■ PROBLEM TO WORK ON: The lines from the start of the listing through the line containing "- Value: Gerçek API key'iniz" should be printed exactly, and no other lines should be printed.

■ SUPPLIED MATERIAL:
◆ ◆ ◆ ◆
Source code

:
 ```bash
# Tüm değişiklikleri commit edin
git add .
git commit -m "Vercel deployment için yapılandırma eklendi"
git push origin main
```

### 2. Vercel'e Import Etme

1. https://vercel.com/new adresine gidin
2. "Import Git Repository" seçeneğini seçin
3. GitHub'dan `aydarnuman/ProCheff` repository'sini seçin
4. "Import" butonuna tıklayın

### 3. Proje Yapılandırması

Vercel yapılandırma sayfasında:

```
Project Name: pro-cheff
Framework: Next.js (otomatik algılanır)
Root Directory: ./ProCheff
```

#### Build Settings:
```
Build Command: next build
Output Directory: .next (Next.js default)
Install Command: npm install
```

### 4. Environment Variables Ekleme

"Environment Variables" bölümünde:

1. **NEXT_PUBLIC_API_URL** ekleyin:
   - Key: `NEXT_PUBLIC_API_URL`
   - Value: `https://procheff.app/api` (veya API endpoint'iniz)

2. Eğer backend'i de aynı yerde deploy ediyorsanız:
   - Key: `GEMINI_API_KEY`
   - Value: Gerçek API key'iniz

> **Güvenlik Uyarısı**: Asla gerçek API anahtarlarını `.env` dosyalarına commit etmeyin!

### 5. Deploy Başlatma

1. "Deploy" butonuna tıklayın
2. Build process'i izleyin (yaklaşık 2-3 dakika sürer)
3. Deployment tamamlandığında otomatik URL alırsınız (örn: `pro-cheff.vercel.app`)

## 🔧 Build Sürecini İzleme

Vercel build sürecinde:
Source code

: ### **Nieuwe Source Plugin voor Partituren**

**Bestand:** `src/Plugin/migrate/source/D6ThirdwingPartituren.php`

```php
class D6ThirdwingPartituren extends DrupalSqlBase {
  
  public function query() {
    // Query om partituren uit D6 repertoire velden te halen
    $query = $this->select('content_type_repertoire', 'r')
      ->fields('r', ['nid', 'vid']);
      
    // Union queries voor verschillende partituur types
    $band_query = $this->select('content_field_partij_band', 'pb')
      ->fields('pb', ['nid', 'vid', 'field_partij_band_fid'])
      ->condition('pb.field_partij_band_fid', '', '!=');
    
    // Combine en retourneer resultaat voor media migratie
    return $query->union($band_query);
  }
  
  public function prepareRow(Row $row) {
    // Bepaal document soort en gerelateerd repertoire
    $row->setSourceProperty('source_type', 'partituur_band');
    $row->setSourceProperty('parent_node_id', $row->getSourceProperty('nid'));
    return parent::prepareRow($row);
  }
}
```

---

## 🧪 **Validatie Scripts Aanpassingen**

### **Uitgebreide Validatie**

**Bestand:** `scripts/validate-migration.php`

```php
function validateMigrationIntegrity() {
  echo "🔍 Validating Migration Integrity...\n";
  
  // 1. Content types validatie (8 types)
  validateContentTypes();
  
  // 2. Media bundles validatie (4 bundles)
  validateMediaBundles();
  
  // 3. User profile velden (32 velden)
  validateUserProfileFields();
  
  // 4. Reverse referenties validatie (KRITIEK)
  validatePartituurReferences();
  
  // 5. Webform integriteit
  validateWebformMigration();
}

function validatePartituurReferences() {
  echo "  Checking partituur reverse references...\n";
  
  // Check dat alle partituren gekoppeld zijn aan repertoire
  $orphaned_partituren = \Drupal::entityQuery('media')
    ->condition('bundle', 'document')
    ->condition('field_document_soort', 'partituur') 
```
◆ ◆ ◆ ◆
■ WRITTEN SOLUTION:
Source code

:
 ```bash
# Tüm değişiklikleri commit edin
git add .
git commit -m "Vercel deployment için yapılandırma eklendi"
git push origin main
```

### 2. Vercel'e Import Etme

1. https://vercel.com/new adresine gidin
2. "Import Git Repository" seçeneğini seçin
3. GitHub'dan `aydarnuman/ProCheff` repository'sini seçin
4. "Import" butonuna tıklayın

### 3. Proje Yapılandırması

Vercel yapılandırma sayfasında:

```
Project Name: pro-cheff
Framework: Next.js (otomatik algılanır)
Root Directory: ./ProCheff
```

#### Build Settings:
```
Build Command: next build
Output Directory: .next (Next.js default)
Install Command: npm install
```

### 4. Environment Variables Ekleme

"Environment Variables" bölümünde:

1. **NEXT_PUBLIC_API_URL** ekleyin:
   - Key: `NEXT_PUBLIC_API_URL`
   - Value: `https://procheff.app/api` (veya API endpoint'iniz)

2. Eğer backend'i de aynı yerde deploy ediyorsanız:
   - Key: `GEMINI_API_KEY`
   - Value: Gerçek API key'iniz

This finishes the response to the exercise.